L'avionneur Airbus prépare un projet d'avion supersonique. Il dépasserait les 5 500 km/h et traverserait l'océan Atlantique en 60 minutes.



Douze ans après son dernier vol, le 3 juin 2003, le Concorde a peut-être trouvé son successeur. Alors que l'ancien Concorde permettait de rallier New York de Paris en trois heures trente, le projet concocté par Airbus, lui, effectuerait le trajet en un peu plus d'une heure de vol. Le 14 juillet dernier, le constructeur aéronautique français Airbus a déposé un brevet au Bureau américain des brevets et des marques de commerce. Il a été approuvé sous le nom de "véhicule aérien ultrarapide".
4,5 fois la vitesse du son et 30 000 mètres d'altitude

Deepak Gupta, Youtubeur, passionné de dépôts de licences et de brevets, a réussi à dénicher les brevets déposés par Airbus sur l'avion. Sur sa chaîne YouTube PatentYogi, le blogueur a publié une vidéo où il modélise et met en lumière les grandes lignes du projet de l'appareil en question. L'avion supersonique serait deux fois plus rapide que son prédécesseur. Il atteindrait 4,5 fois la vitesse du son (5 500 km/h) quand le Concorde ne l'atteignait que seulement deux fois. Le véhicule hybride entre avion et navette spatiale serait doté d'une aile delta en forme de triangle isocèle. À l'intérieur de l'appareil, le fuselage est étroit. Seuls deux membres d'équipage et une vingtaine de passagers pourraient être transportés, ainsi que deux ou trois tonnes de fret (cargaison). Le supersonique serait également conçu pour voler dans la stratosphère à plus de 30 000 mètres d'altitude, à la frontière de l'espace.




Quelle motorisation ?

Selon le site Air Journal, l'avion nouvelle génération réunirait trois systèmes de propulsion selon les phases de vol. Au roulage et au décollage, il utiliserait des turboréacteurs pouvant se replier à l'intérieur du fuselage à l'approche du mur du son. Pour la phase ascensionnelle, la navette opterait pour un moteur de fusée alimenté par de l'oxygène et de l'hydrogène. L'avion se retrouverait pratiquement à la verticale. Enfin, une fois la vitesse de croisière atteinte, des statoréacteurs prendraient le relais.
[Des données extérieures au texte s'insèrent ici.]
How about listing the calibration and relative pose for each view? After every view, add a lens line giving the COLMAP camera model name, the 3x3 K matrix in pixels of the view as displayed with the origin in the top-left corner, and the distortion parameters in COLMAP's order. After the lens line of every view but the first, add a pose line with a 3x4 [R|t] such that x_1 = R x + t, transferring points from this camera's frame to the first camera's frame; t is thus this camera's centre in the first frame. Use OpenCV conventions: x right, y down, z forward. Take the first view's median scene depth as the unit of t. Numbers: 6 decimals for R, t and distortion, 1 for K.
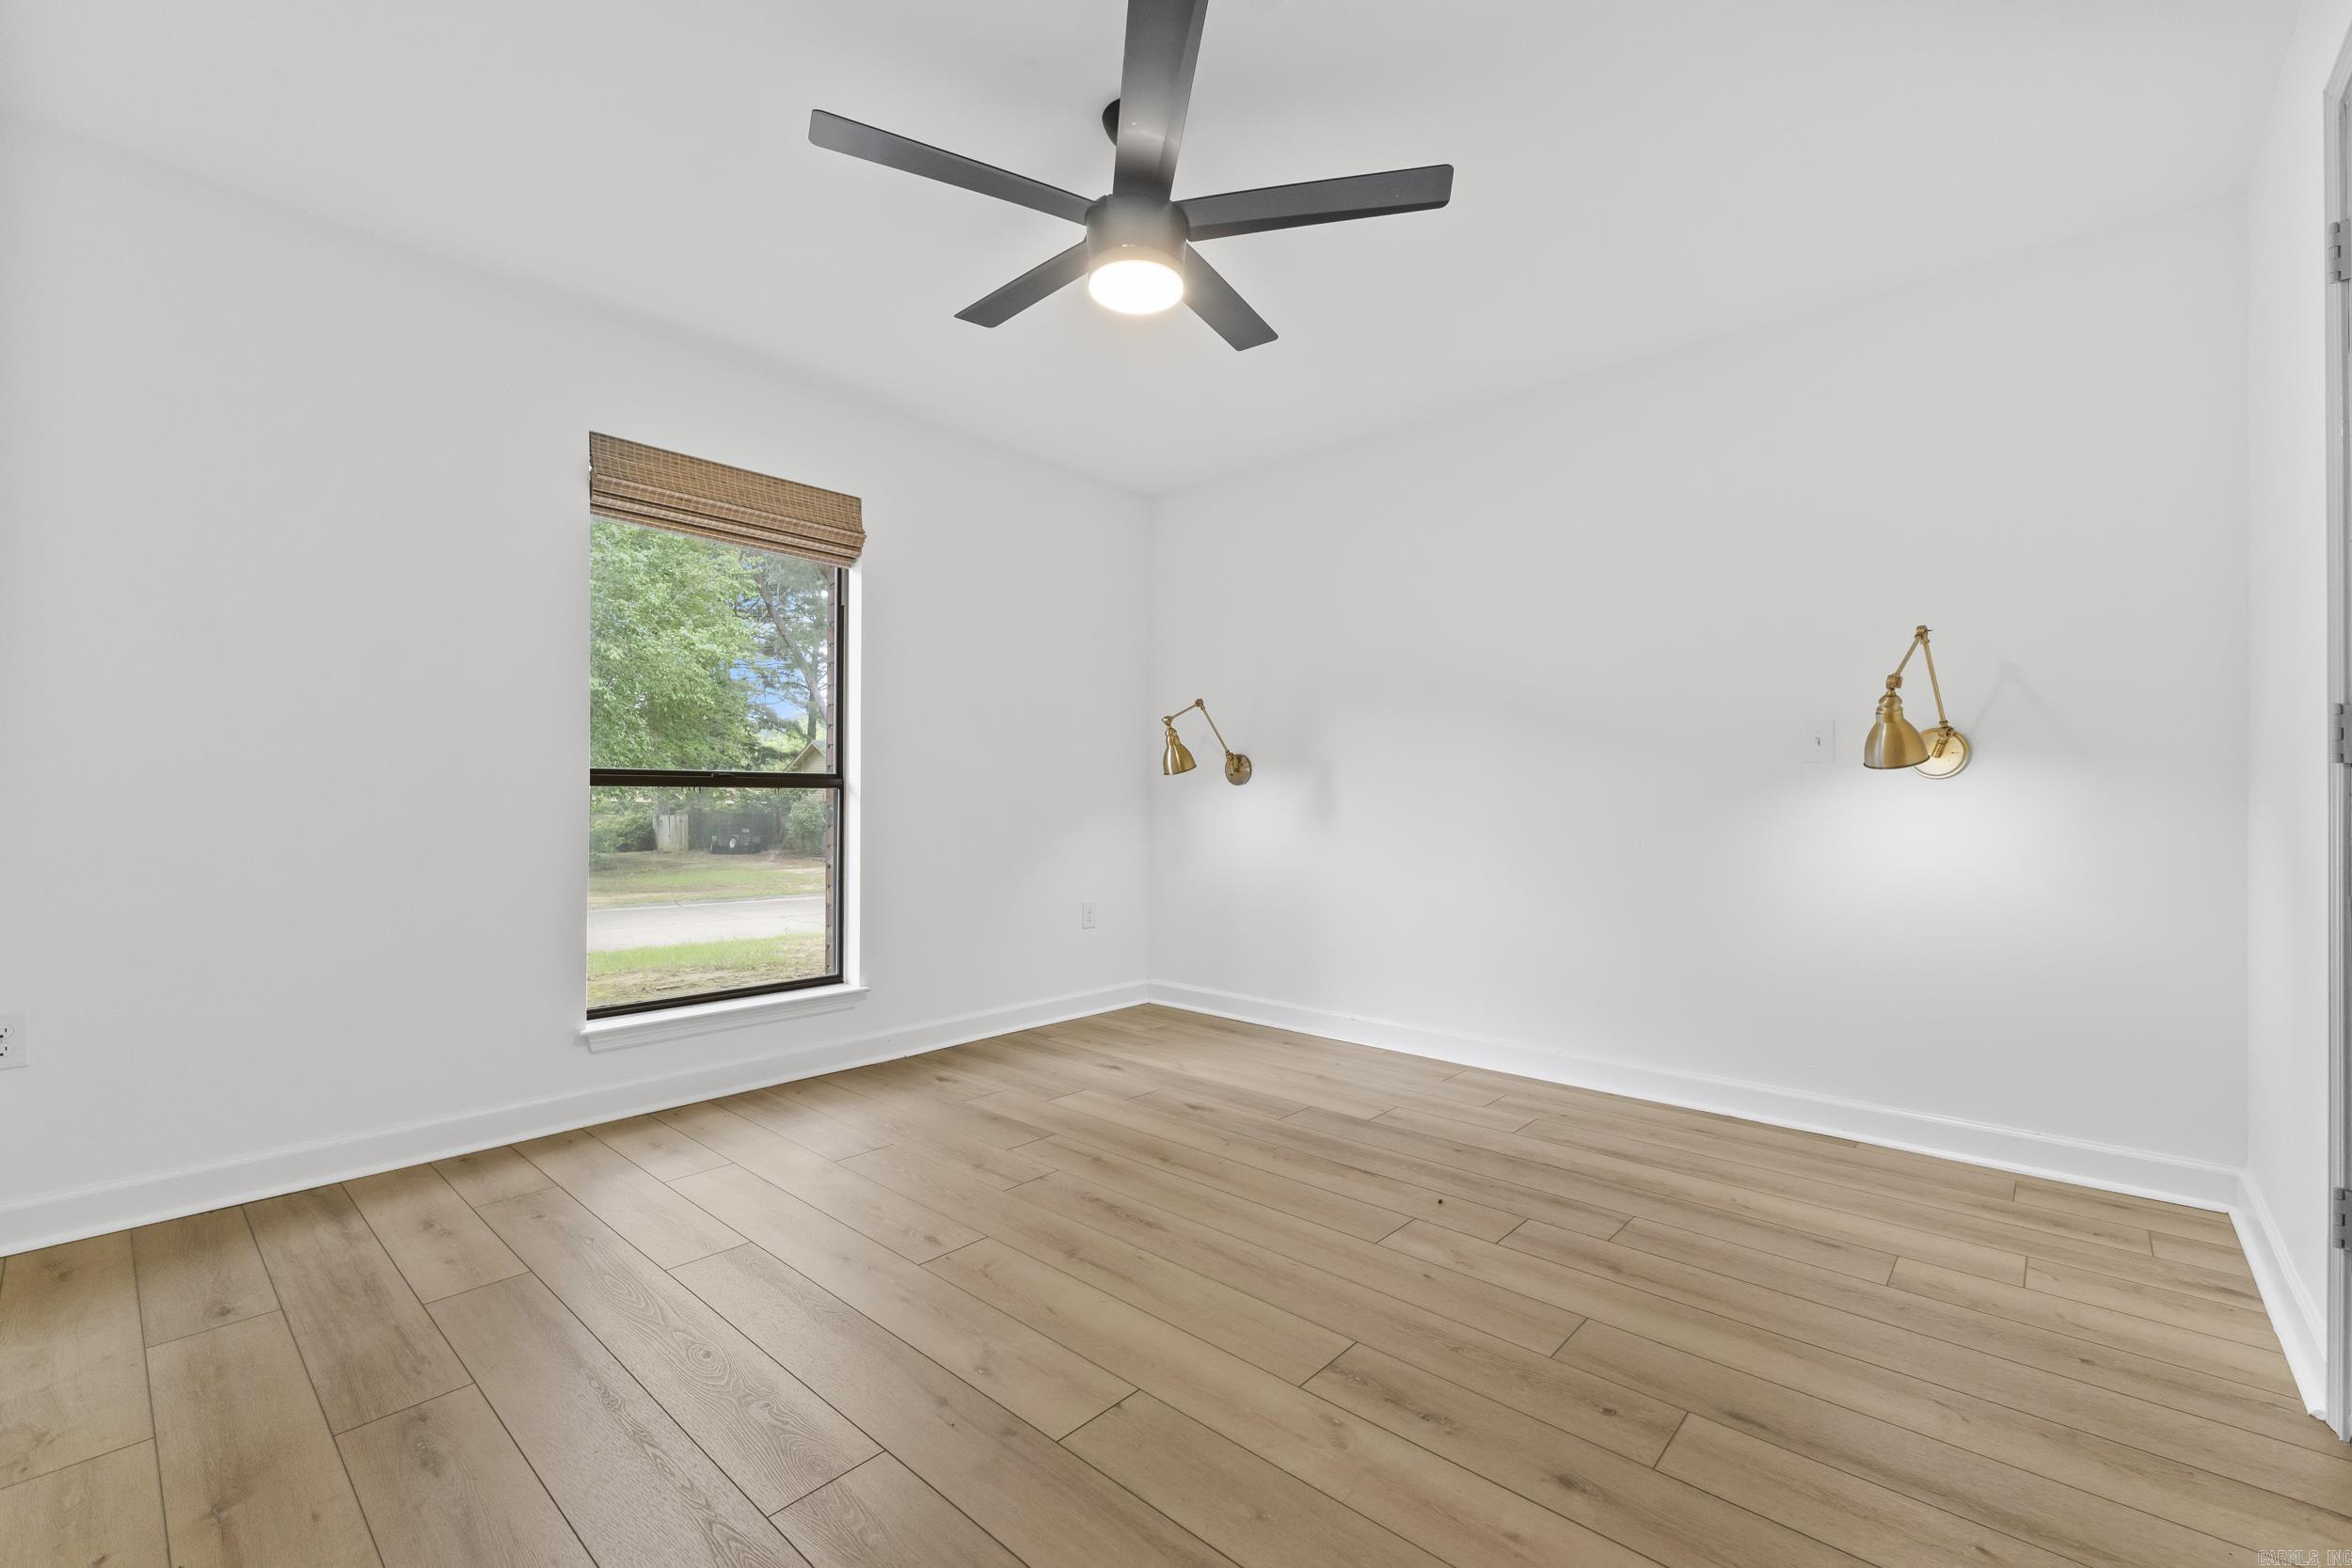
lens RADIAL K [[992.6, 0, 1193.4], [0, 992.6, 802.9], [0, 0, 1]] dist [0.003053, -0.003704]
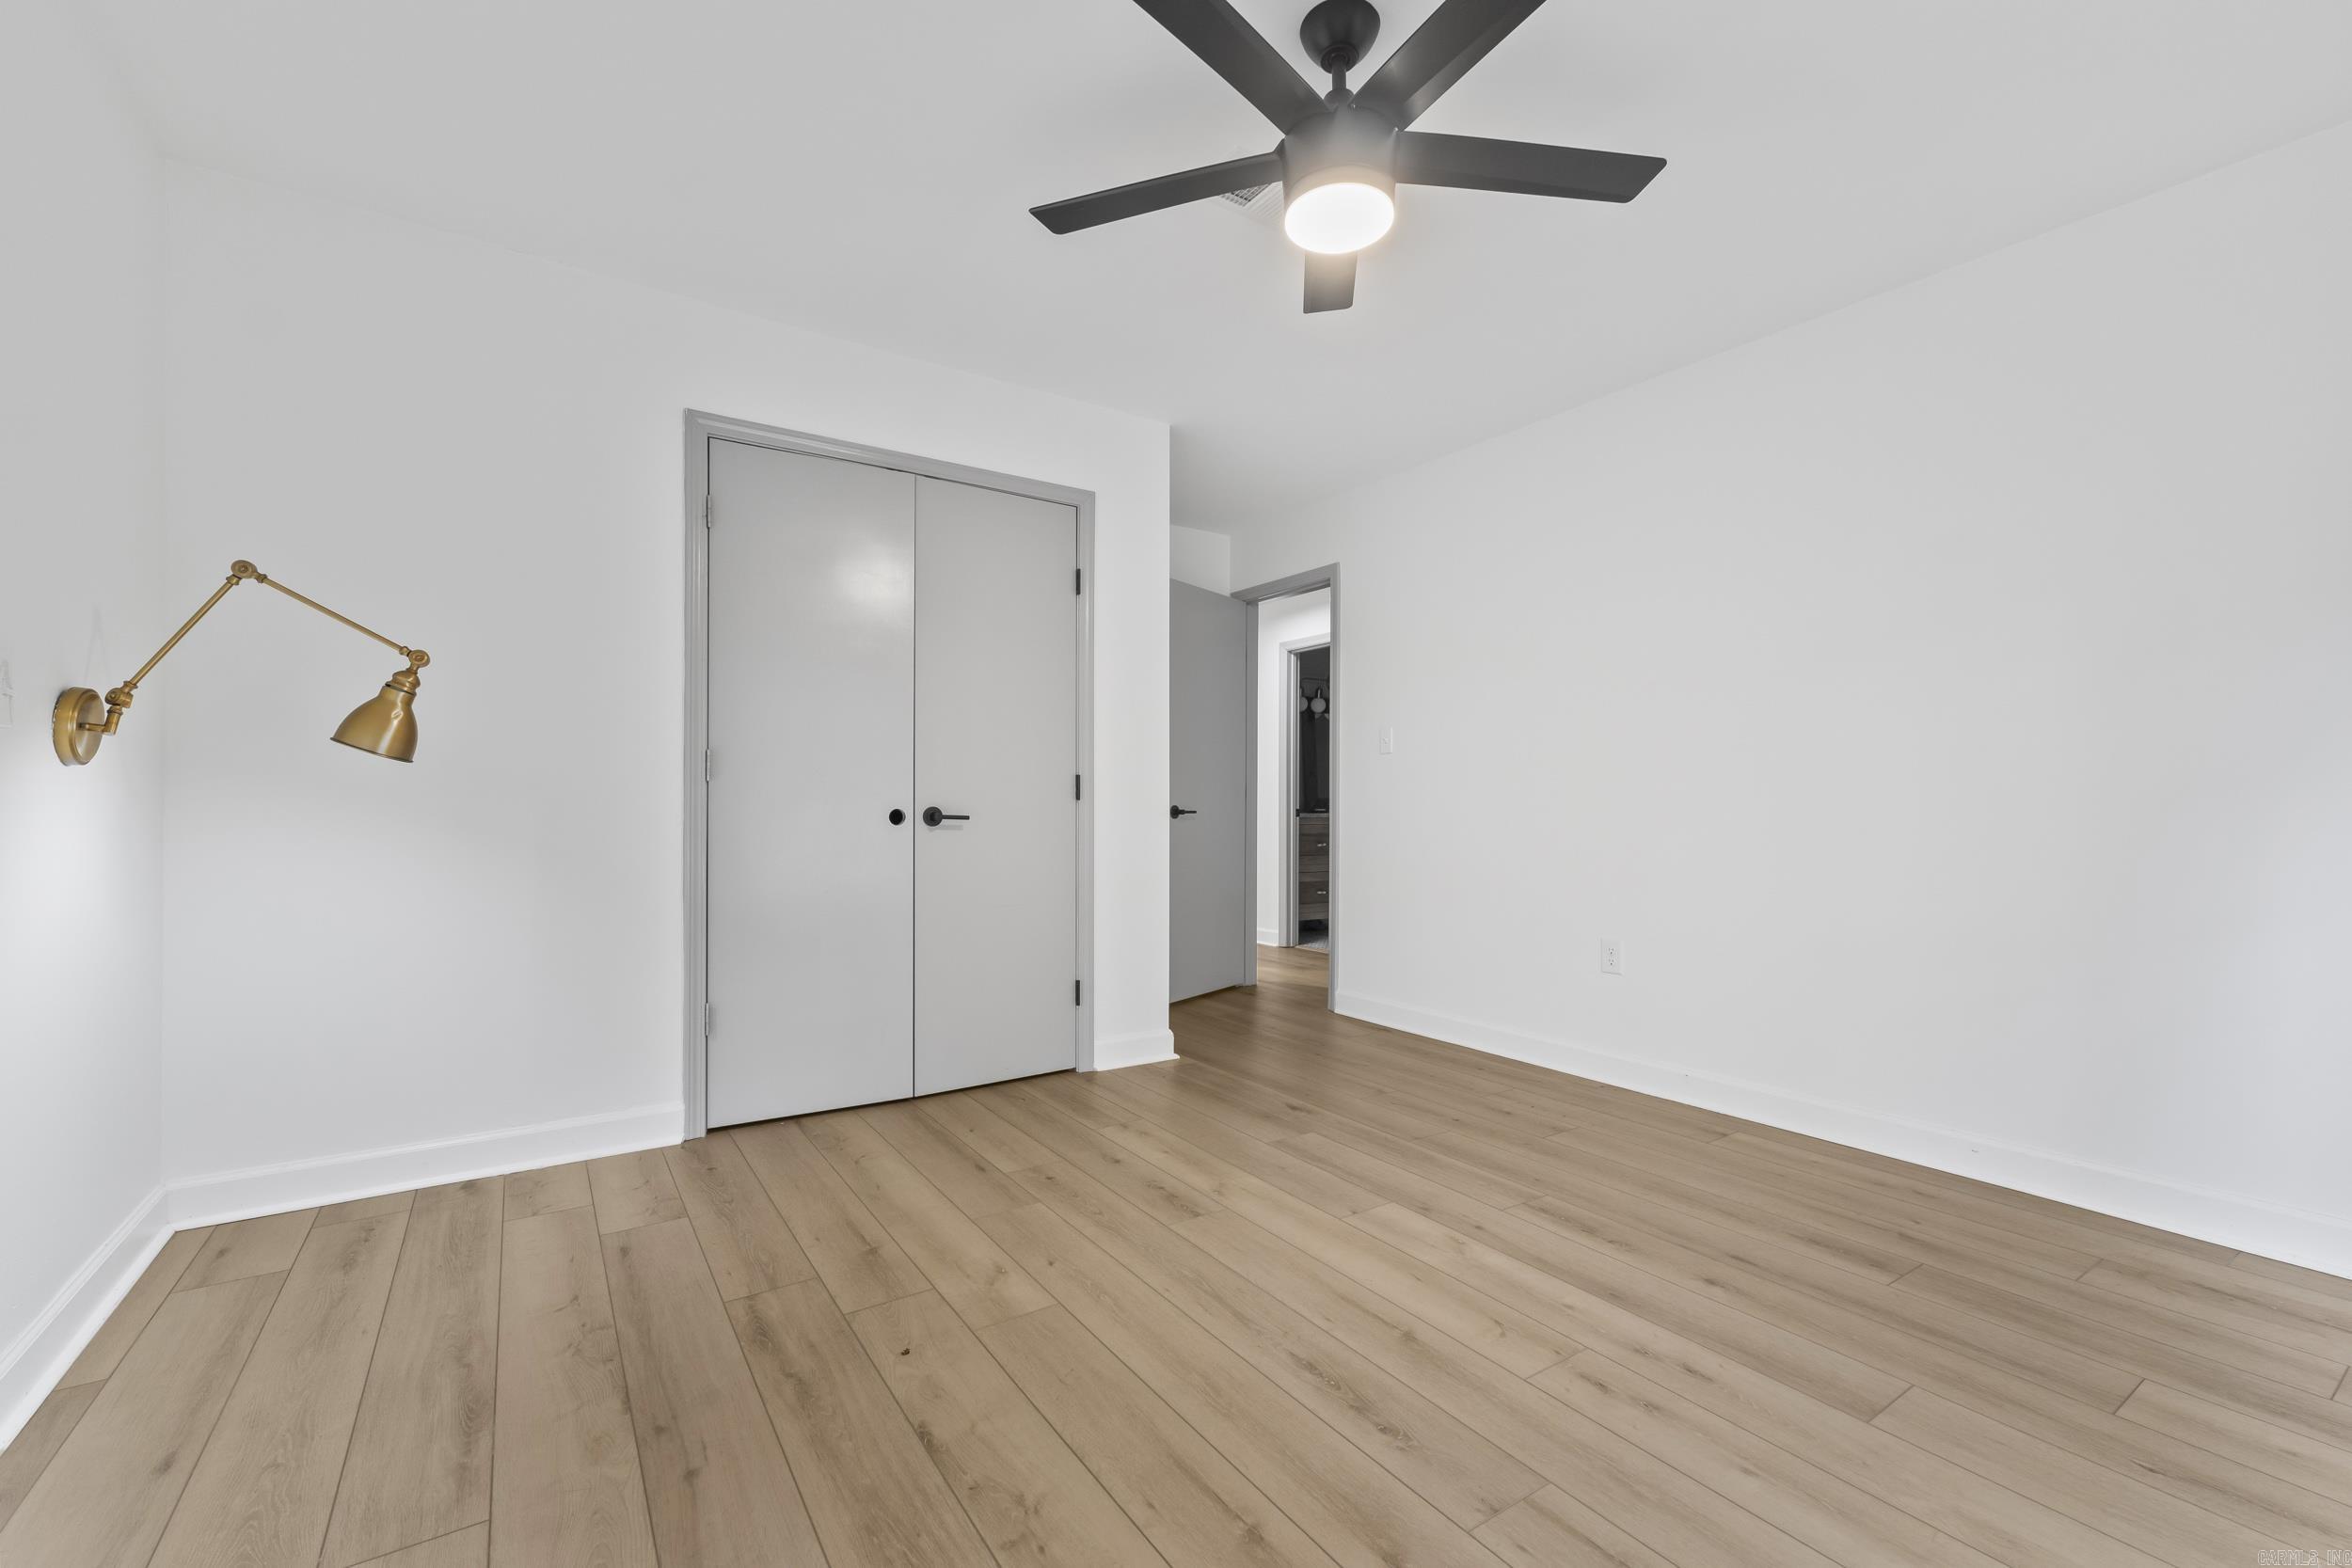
lens RADIAL K [[992.6, 0, 1193.4], [0, 992.6, 802.9], [0, 0, 1]] dist [0.003053, -0.003704]
pose [[-0.970497, -0.006117, 0.241036, -0.147374], [-0.003827, 0.999943, 0.009968, -0.012370], [-0.241083, 0.008752, -0.970465, 1.879386]]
Airbus a aussi réfléchi à un système d'oscillation permettant d'atténuer les vibrations et les mouvements lorsque le bang du passage du mur du son se produit, sans doute l'un des principaux inconvénients pour les passagers. Lorsque l'avion sera commercialisé, s'il l'est un jour, pas sûr que vous puissiez rapidement y monter prendre votre brunch à Manhattan. Il sera d'abord destiné à quelques privilégiés VIP mais aussi être utilisé pour des missions militaires.